Now, it’s unclear just when the daddy found its way into the sexual lexicon, but some suspect it’s been in use for a lot longer than one might assume. “It’s definitely not a new thing,” says Dulcinea Pitagora, a sex therapist and co-founder of the AltSexNYC Conference. “I would say it’s been going on for multiple decades, as long as the word ‘Daddy’ has been used in language.”
Some say it goes even further back than that. According to one report, slang use of the word “daddy” dates back to 1681, when prostitutes began adopting the term as a way to refer to their pimps. Of course, pop culture has helped keep things alive since then. Television comedies have found ways to inject the concept into plotlines. Fashion designers have even found a way to incorporate “daddy” into new styles. Twitter aids tweens in hurling the term towards celebrity crushes. Even Beyoncé’s Lemonade tossed a nod of recognition for all things “Daddy.”
Still, there is a big difference between passing use of the term and more orchestrated attempts to sexualize it. Most of the time, if one’s making an effort to bring it into the bedroom, they’re doing it in the interest of a creating a very specific dynamic between the sheets.
“The word ‘Daddy’ typically denotes a dominant power role orientation,” explains Pitagora. Because of its association with power and control, the whole “Daddy” thing tends to pop up pretty often in the BDSM scene. Those who really get into it might just find themselves members of organized communities like “Daddy Dom little girl (DDLG), or, for those who want to take things a step further, Adult Baby Diaper Lover (ADBL).
It’s not just men perpetuating this dynamic, either. According to PornHub’s analytic team, women are actually 96 percent more likely to search for “Dad” and “Daddy” compared to men (Fun fact: searches for the term tend to spike around Father’s Day. Go figure).
The “Daddy” trend, of course, extends well beyond the heterosexual community. According to their 2018 Year In Review report, searches for the term “Daddy” experienced significant growth on the PornHub Gay page. While it didn’t reach “most searched” status, “Daddy” did make it into in the top five. According to the statisticians, visitors viewing Pornhub Gay search for “Dad” and “Daddy” 277 percent more often than people viewing straight-oriented porn.
“In gay culture, [Daddy] is typically used to refer to someone who identifies as dominant and masculine, and who is sometimes older than their partner(s), though not necessarily,” says Pitagora.
Though, Pitagora notes, the increased acceptance of queer identities has helped encouraged application of the term to other unconventional bodies.
“More recently, now that society is gaining heightened awareness around gender diversity, there are people who are female-bodied and present more feminine than masculine who identify ‘Daddy’ or ‘Femme Daddy,’” she explains. “Again, they typically identify as dominant, they may or may not be older, and their partner(s) can be adults of any gender.”
So how does one get to this point in the first place?
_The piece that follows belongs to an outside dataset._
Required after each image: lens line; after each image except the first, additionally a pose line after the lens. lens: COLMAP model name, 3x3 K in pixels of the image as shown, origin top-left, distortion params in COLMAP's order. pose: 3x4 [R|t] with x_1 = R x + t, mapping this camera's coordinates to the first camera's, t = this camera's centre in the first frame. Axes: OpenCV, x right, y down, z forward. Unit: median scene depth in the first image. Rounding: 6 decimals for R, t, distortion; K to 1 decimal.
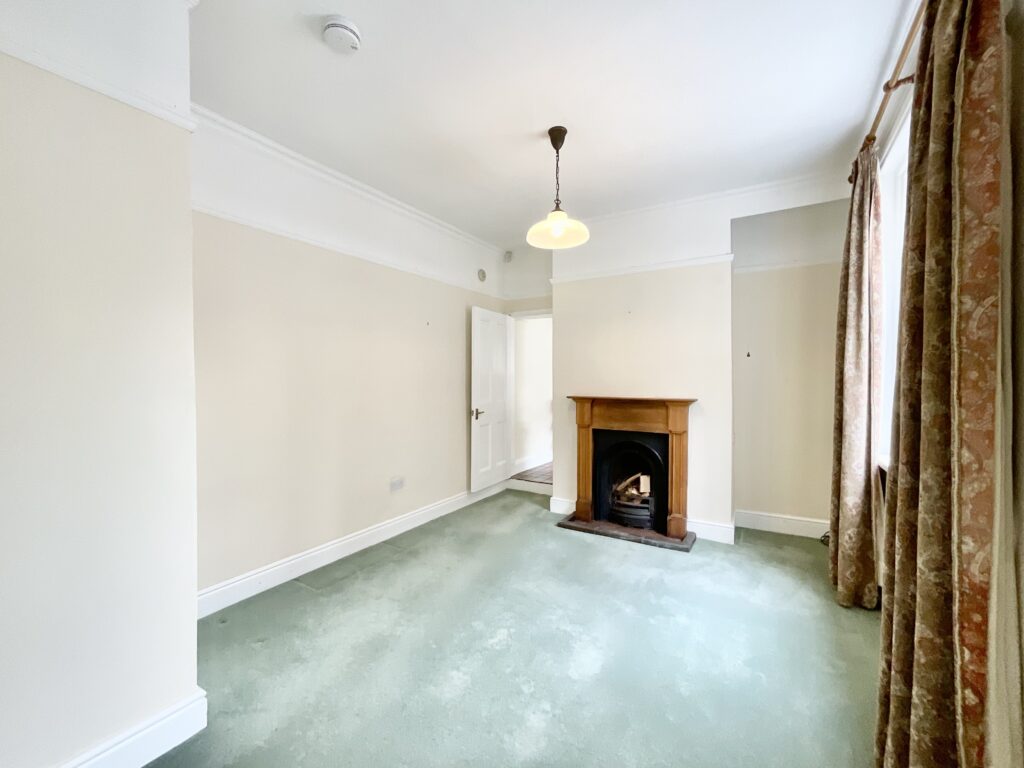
lens RADIAL K [[417.2, 0, 510.4], [0, 417.2, 382.7], [0, 0, 1]] dist [-0.001532, 0.000536]
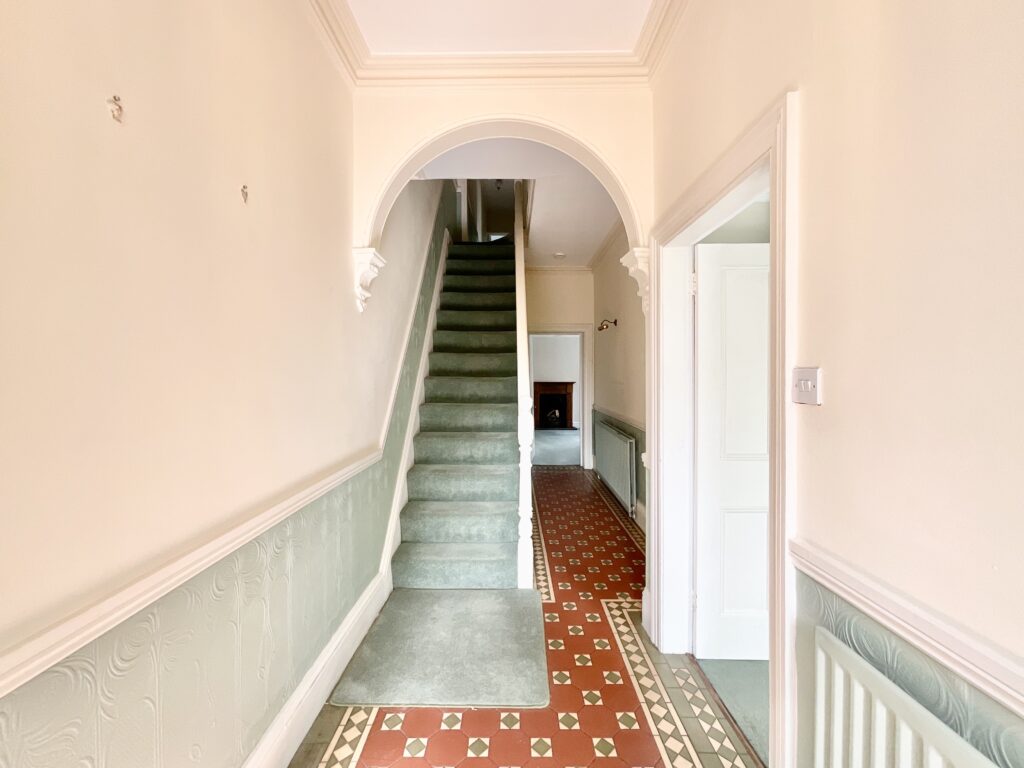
lens RADIAL K [[417.2, 0, 510.4], [0, 417.2, 382.7], [0, 0, 1]] dist [-0.001532, 0.000536]
pose [[0.849768, -0.009587, 0.527070, -1.527229], [0.009563, 0.999950, 0.002770, 0.030764], [-0.527071, 0.002686, 0.849817, -1.313272]]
How does the “Daddy” affinity take root?
Different folks will give you different answers. Some cling to the idea that most “Daddy” adorers are harboring some sort of “Daddy issues” and the “kink” allows the individual to work through any unresolved feelings within the borders of a safe, sexual playground. Others assert that the sexual interest has nothing to do with underlying issues involving actual “Daddies” and is just a way of sexual exploration. Of course, there may very well be some sort of middle ground to stand on here. But really, does it even matter? So long as things are practiced among happy and consenting adults, is there any need to overthink it?
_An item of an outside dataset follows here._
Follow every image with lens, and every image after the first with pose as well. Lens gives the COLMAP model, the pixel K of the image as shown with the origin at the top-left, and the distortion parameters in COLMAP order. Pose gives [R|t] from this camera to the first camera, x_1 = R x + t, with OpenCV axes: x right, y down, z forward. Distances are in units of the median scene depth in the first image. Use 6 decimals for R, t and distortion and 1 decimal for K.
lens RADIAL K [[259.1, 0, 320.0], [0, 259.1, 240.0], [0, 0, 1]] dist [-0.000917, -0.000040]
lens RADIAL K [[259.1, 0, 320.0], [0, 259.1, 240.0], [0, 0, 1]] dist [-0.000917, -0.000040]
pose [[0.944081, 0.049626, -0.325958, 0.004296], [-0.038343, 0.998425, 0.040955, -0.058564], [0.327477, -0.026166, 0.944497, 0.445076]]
Besides, the whole “Daddy” thing isn’t even the most hardcore kind of kink out there. Not by a long shot.
“This play is so common in modern relationships that it’s often not even thought of as play,” says Pitagora. “Female partners of males have been using the term “daddy” to refer to their (often older) male partners for as long as the word has existed, and males have been using “baby” to refer to their partners for as long as that word has existed,” she adds.
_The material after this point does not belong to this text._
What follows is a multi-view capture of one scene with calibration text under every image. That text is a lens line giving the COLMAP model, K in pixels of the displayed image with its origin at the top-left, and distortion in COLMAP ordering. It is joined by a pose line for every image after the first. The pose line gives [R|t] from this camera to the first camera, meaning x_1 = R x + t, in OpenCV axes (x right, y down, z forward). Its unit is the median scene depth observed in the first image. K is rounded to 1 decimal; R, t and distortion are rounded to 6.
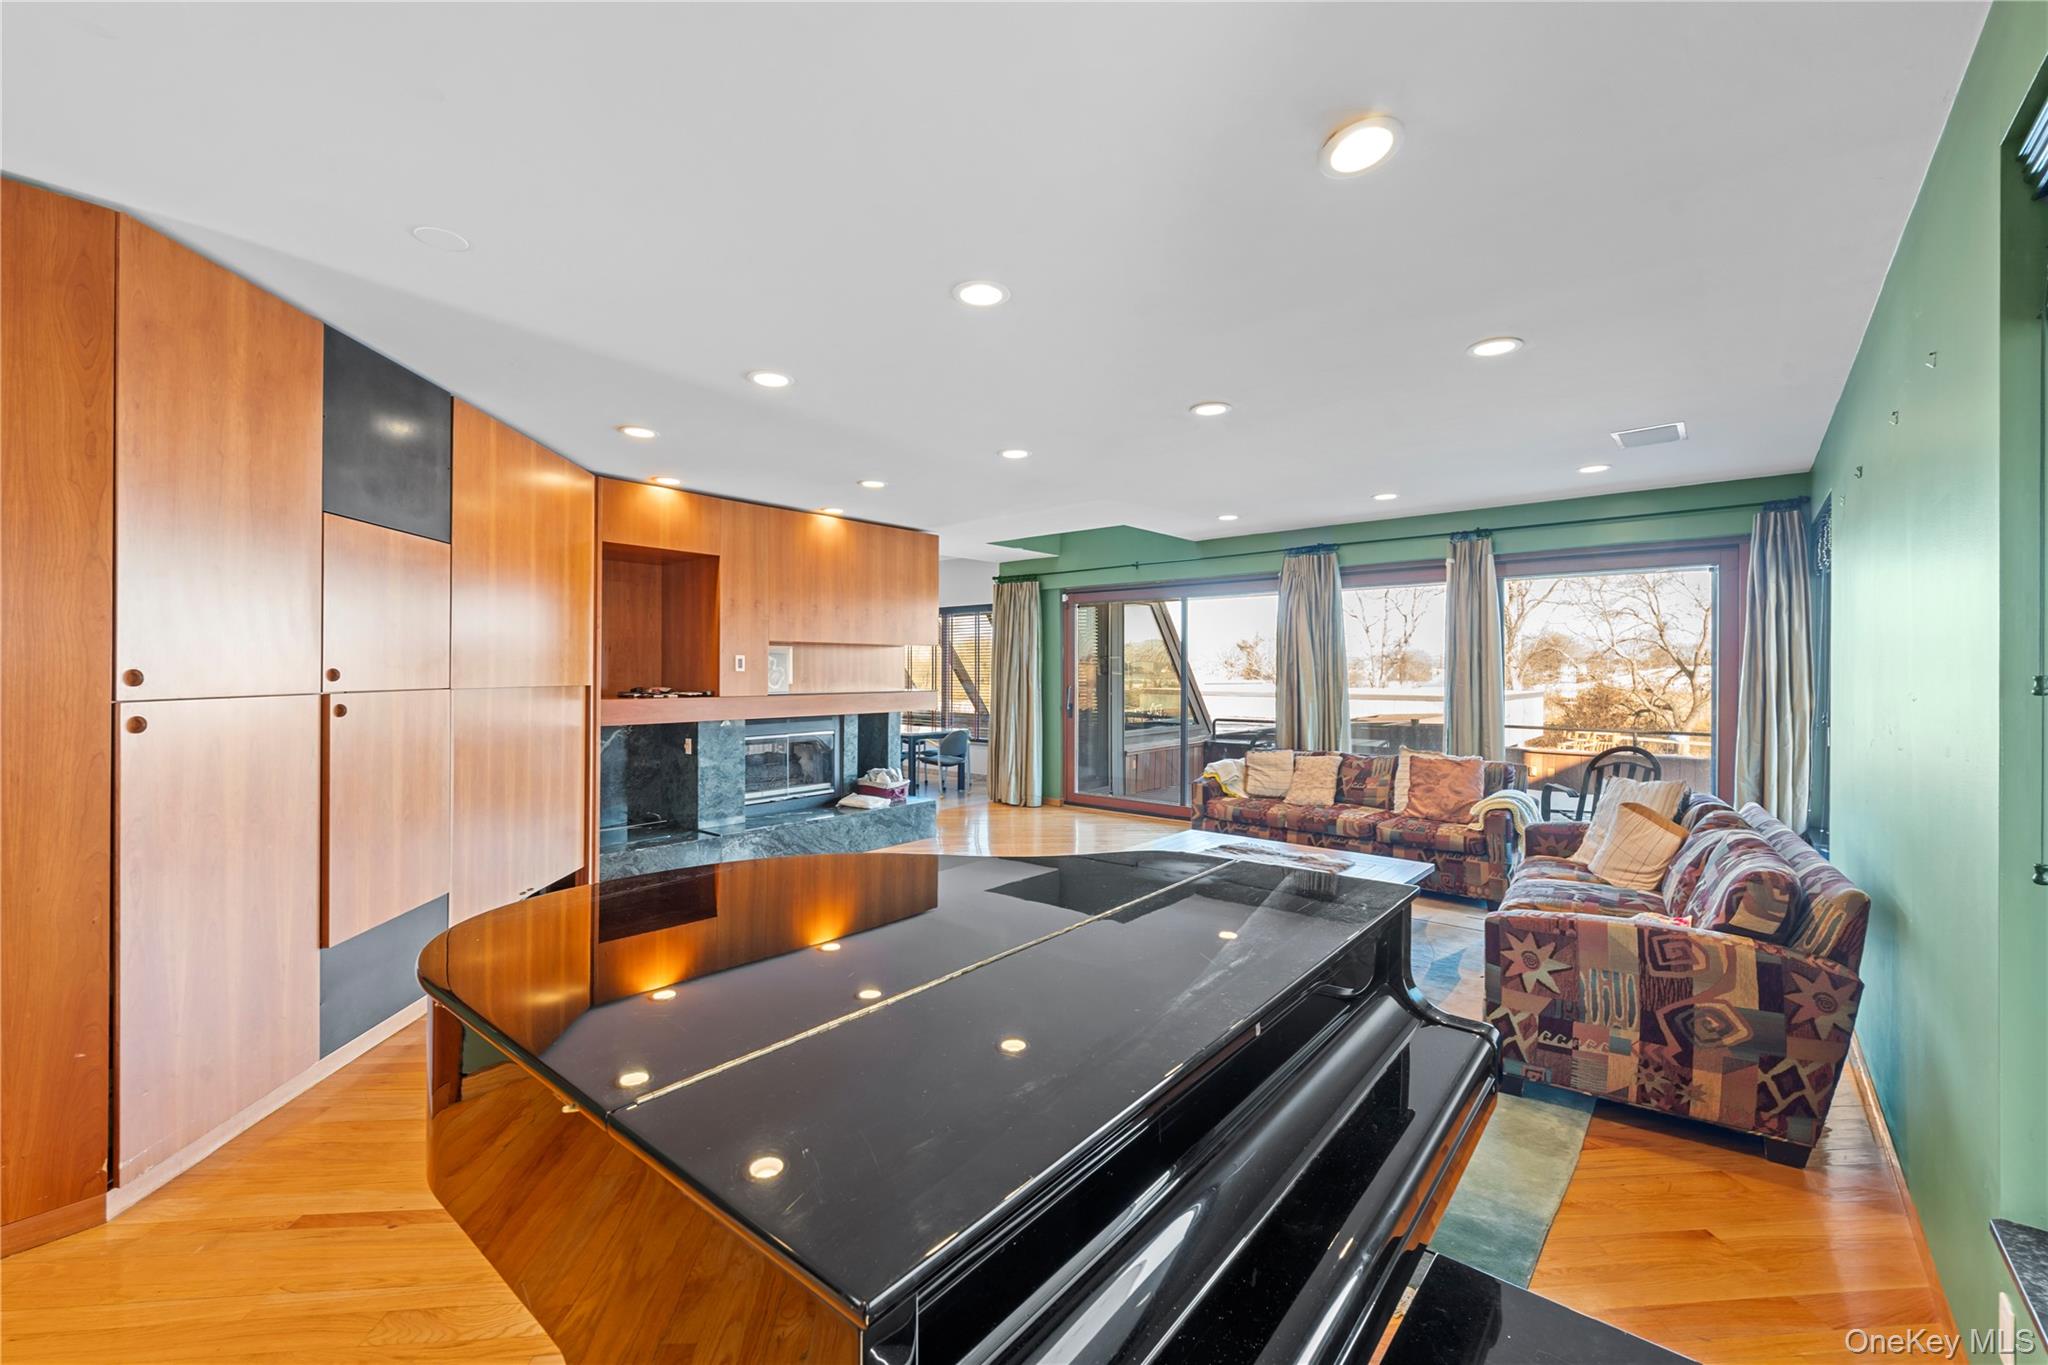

So, when it comes to the weird world of sexual quirks, “Daddy” still seems to lag behind other kinds of kinks, such as getting spanked, or worshipping feet. At least according to the experts. So if someone’s heart really does belong to Daddy, if the word really does get them all giddy inside, then they should go ahead and play it out. They might just learn a little something about themselves in the process.